• SUPPLIED PASSAGE:
·····

Recent CFIUS Clearances Are Instructive for Foreign Investments in the U.S.


The Committee on Foreign Investment in the United States (“CFIUS”) recently cleared two signal acquisitions by parties that are owned by Chinese investors. On February 12, 2013, CFIUS approved China National Offshore Oil Corporation’s (“CNOOC”) $15.1 billion acquisition of the Canadian energy firm Nexen Inc. (“Nexen”), which has oil and gas assets in the U.S. Gulf of Mexico. Previously, on January 29, 2013, CFIUS approved Wanxiang America Corp.’s (“Wanxiang America”) $257 million acquisition of most of A123 Systems Inc. (“A123”), a Massachusetts-based advanced battery manufacturer.

CFIUS has the authority to scrutinize these transactions under the Exon-Florio Amendment to the Defense Production Act of 1950. This statute generally authorizes the President to prevent or restrict a non-U.S.-owned company’s acquisition of a U.S. business if he finds that the transaction threatens U.S. national security.

·····

• INPUT DATA:
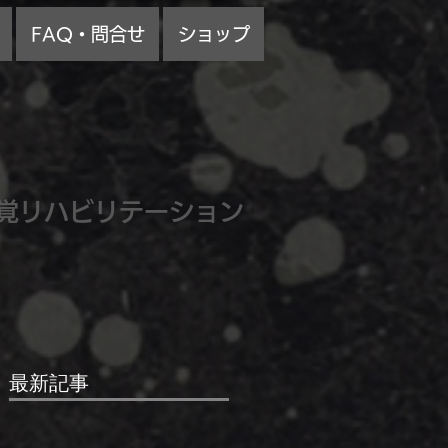
FAQ・問合せ
ショップ
覚リハビリテーション
最新記事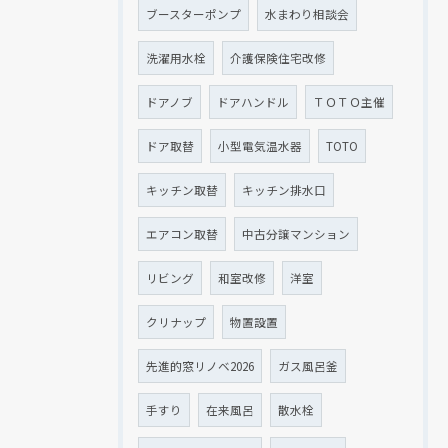
ブースターポンプ
水まわり相談会
洗濯用水栓
介護保険住宅改修
ドアノブ
ドアハンドル
ＴＯＴＯ主催
ドア取替
小型電気温水器
TOTO
キッチン取替
キッチン排水口
エアコン取替
中古分譲マンション
リビング
和室改修
洋室
クリナップ
物置設置
先進的窓リノベ2026
ガス風呂釜
手すり
在来風呂
散水栓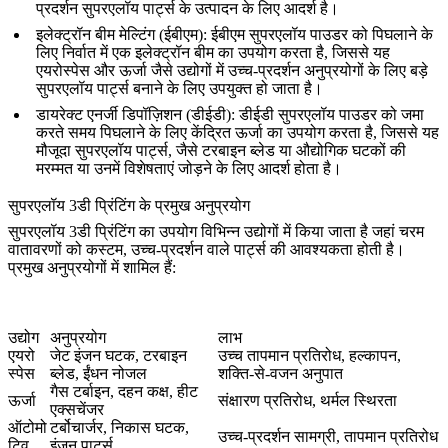
प्रदर्शन सुपरएलॉय पार्ट्स के उत्पादन के लिए आदर्श है।
इलेक्ट्रॉन बीम मेल्टिंग (ईबीएम)
: ईबीएम सुपरएलॉय पाउडर को पिघलाने के
लिए निर्वात में एक इलेक्ट्रॉन बीम का उपयोग करता है, जिससे यह
एयरोस्पेस
और ऊर्जा जैसे उद्योगों में उच्च-प्रदर्शन अनुप्रयोगों के लिए बड़े
सुपरएलॉय पार्ट्स बनाने के लिए उपयुक्त हो जाता है।
डायरेक्ट एनर्जी डिपॉज़िशन (डीईडी)
: डीईडी सुपरएलॉय पाउडर को जमा
करते समय पिघलाने के लिए केंद्रित ऊर्जा का उपयोग करता है, जिससे यह
मौजूदा सुपरएलॉय पार्ट्स, जैसे टरबाइन ब्लेड या औद्योगिक घटकों की
मरम्मत या उनमें विशेषताएं जोड़ने के लिए आदर्श होता है।
सुपरएलॉय 3डी प्रिंटिंग के प्रमुख अनुप्रयोग
सुपरएलॉय 3डी प्रिंटिंग का उपयोग विभिन्न उद्योगों में किया जाता है जहां चरम
वातावरणों को कस्टम, उच्च-प्रदर्शन वाले पार्ट्स की आवश्यकता होती है।
प्रमुख अनुप्रयोगों में शामिल हैं:
उद्योग
अनुप्रयोग
लाभ
एयरो
जेट इंजन घटक, टरबाइन
उच्च तापमान प्रतिरोध, हल्कापन,
स्पेस
ब्लेड, ईंधन नोजल
शक्ति-से-वजन अनुपात
गैस टर्बाइन, दहन कक्ष, हीट
ऊर्जा
संक्षारण प्रतिरोध, थर्मल स्थिरता
एक्सचेंजर
ऑटोमो
टर्बोचार्जर, निकास घटक,
उच्च-प्रदर्शन सामग्री, तापमान प्रतिरोध
टिव
इंजन पार्ट्स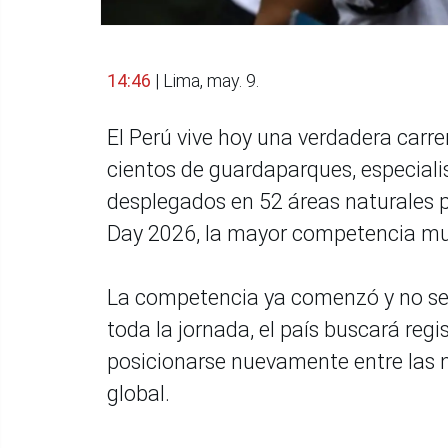
14:46
| Lima, may. 9.
El Perú vive hoy una verdadera carre
cientos de guardaparques, especiali
desplegados en 52 áreas naturales p
Day 2026, la mayor competencia mund
La competencia ya comenzó y no s
toda la jornada, el país buscará reg
posicionarse nuevamente entre las n
global.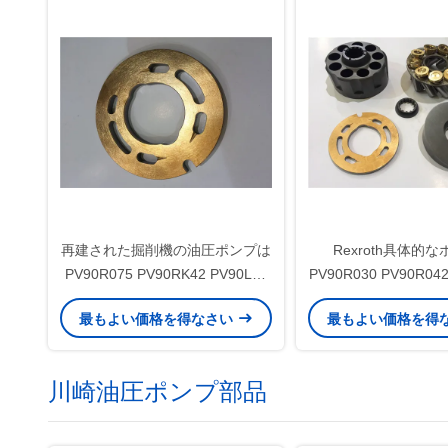
再建された掘削機の油圧ポンプは
Rexroth具体的
PV90R075 PV90RK42 PV90L42
PV90R030 PV90R
の多モデルを分けます
サポートを分
最もよい価格を得なさい
最もよい価格を得
川崎油圧ポンプ部品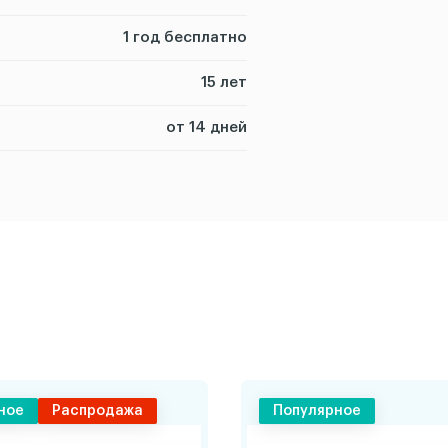
1 год бесплатно
15 лет
от 14 дней
ное
Распродажа
Популярное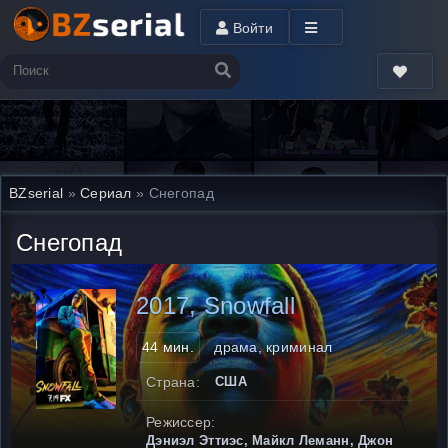
Войти
BZserial
»
Сериал
» Снегопад
Снегопад
2017, Snowfall
44 мин.
драма, криминал
Страна:
США
Режиссер:
Дэниэл Эттиэс, Майкл Леманн, Джон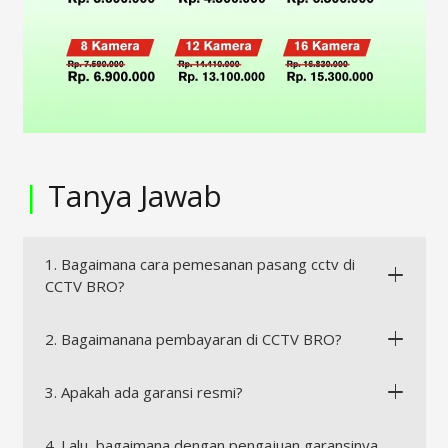
|
Tanya Jawab
1. Bagaimana cara pemesanan pasang cctv di
CCTV BRO?
2. Bagaimanana pembayaran di CCTV BRO?
3. Apakah ada garansi resmi?
4. Lalu, bagaimana dengan pengajuan garansinya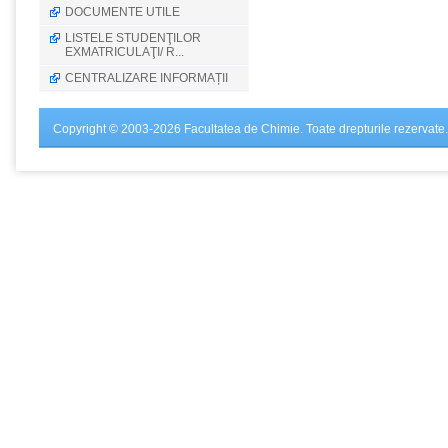
DOCUMENTE UTILE
LISTELE STUDENŢILOR
EXMATRICULAŢI/ R...
CENTRALIZARE INFORMAȚII
Copyright © 2003-2026 Facultatea de Chimie. Toate drepturile rezervate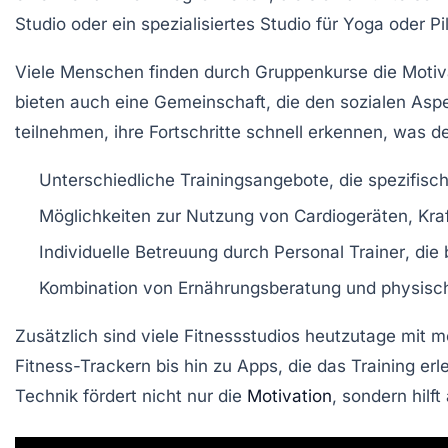
Studio
oder ein spezialisiertes Studio für Yoga oder Pi
Viele Menschen finden durch
Gruppenkurse
die Motiv
bieten auch eine Gemeinschaft, die den sozialen Aspe
teilnehmen, ihre Fortschritte schnell erkennen, was d
Unterschiedliche Trainingsangebote, die spezifisc
Möglichkeiten zur Nutzung von
Cardiogeräten
, Kr
Individuelle Betreuung durch
Personal Trainer
, die
Kombination von
Ernährungsberatung
und physisch
Zusätzlich sind viele Fitnessstudios heutzutage mit 
Fitness-Trackern bis hin zu Apps, die das Training erle
Technik fördert nicht nur die
Motivation
, sondern hilft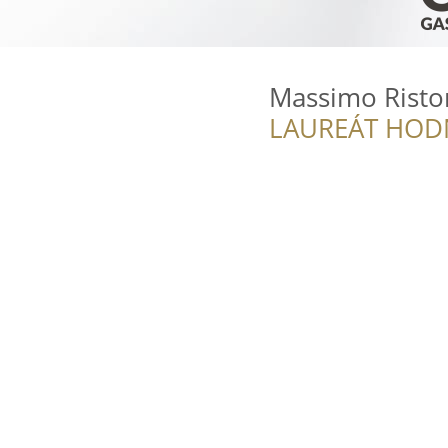
Massimo Risto
LAUREÁT HOD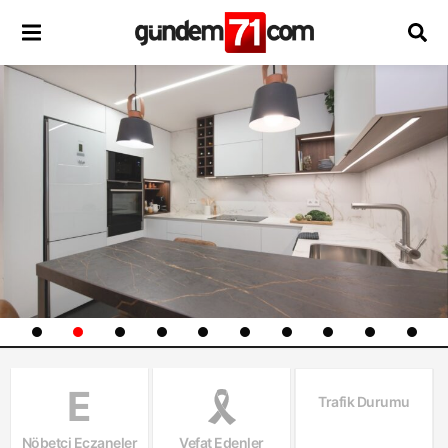
E
Trafik Durumu
Nöbetçi Eczaneler
Vefat Edenler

·····

• EXERCISE TASKS:
• A. In the article on recent CFIUS clearances, reproduce everything from "Recent CFIUS Clearances" down to "advanced battery manufacturer.".
• B. Answer these questions using the article on recent CFIUS clearances:
(i) On what date did CFIUS approve CNOOC's acquisition of Nexen?
(ii) In which state is A123 based?
(iii) Under what statutory provision does CFIUS have the authority to scrutinize these transactions?
• C. Carry the article on recent CFIUS clearances forward, starting after its final sentence.

• EXPECTED OUTPUTS:
• A.
Recent CFIUS Clearances Are Instructive for Foreign Investments in the U.S.


The Committee on Foreign Investment in the United States (“CFIUS”) recently cleared two signal acquisitions by parties that are owned by Chinese investors. On February 12, 2013, CFIUS approved China National Offshore Oil Corporation’s (“CNOOC”) $15.1 billion acquisition of the Canadian energy firm Nexen Inc. (“Nexen”), which has oil and gas assets in the U.S. Gulf of Mexico. Previously, on January 29, 2013, CFIUS approved Wanxiang America Corp.’s (“Wanxiang America”) $257 million acquisition of most of A123 Systems Inc. (“A123”), a Massachusetts-based advanced battery manufacturer.

• B.
(i) February 12, 2013
(ii) Massachusetts
(iii) The Exon-Florio Amendment to the Defense Production Act of 1950

• C.
CNOOC and Nexen

On July 23, 2012, CNOOC, a Chinese state-owned petroleum company, tendered a $15.1 billion cash offer to acquire Nexen in China’s largest-ever outbound acquisition. Nexen is an Alberta, Canada-based petroleum company. Following an extensive review of its foreign investment rules and particularly its policy toward state-owned enterprises, the Canadian government approved the deal on December 7, 2012.

Among its operations outside of Canada, Nexen undertakes oil exploration and production in the U.S. portion of the Gulf of Mexico. Although less than one-tenth of Nexen’s assets are in the United States, these assets are worth well over $1 billion. Nexen’s production and reserves in the Gulf of Mexico are concentrated in six deepwater and four shelf areas. In 2011, facilities in which Nexen has interests produced about 22,000 barrels of oil equivalent per day. The parties submitted the transaction for examination and clearance by CFIUS because the deal encompassed Nexen’s U.S. operations.

A looming backdrop was CNOOC’s failed 2005 effort to acquire the U.S. oil company Unocal Corp. (“Unocal”). Prior to CFIUS’s disposition of that proposed acquisition, CNOOC withdrew its offer for Unocal when threatened congressional action led it to conclude that the transaction would not be permitted. Given the notoriety of the failed Unocal deal, CFIUS’s prospective treatment of the CNOOC-Nexen transaction has drawn broad and acute interest.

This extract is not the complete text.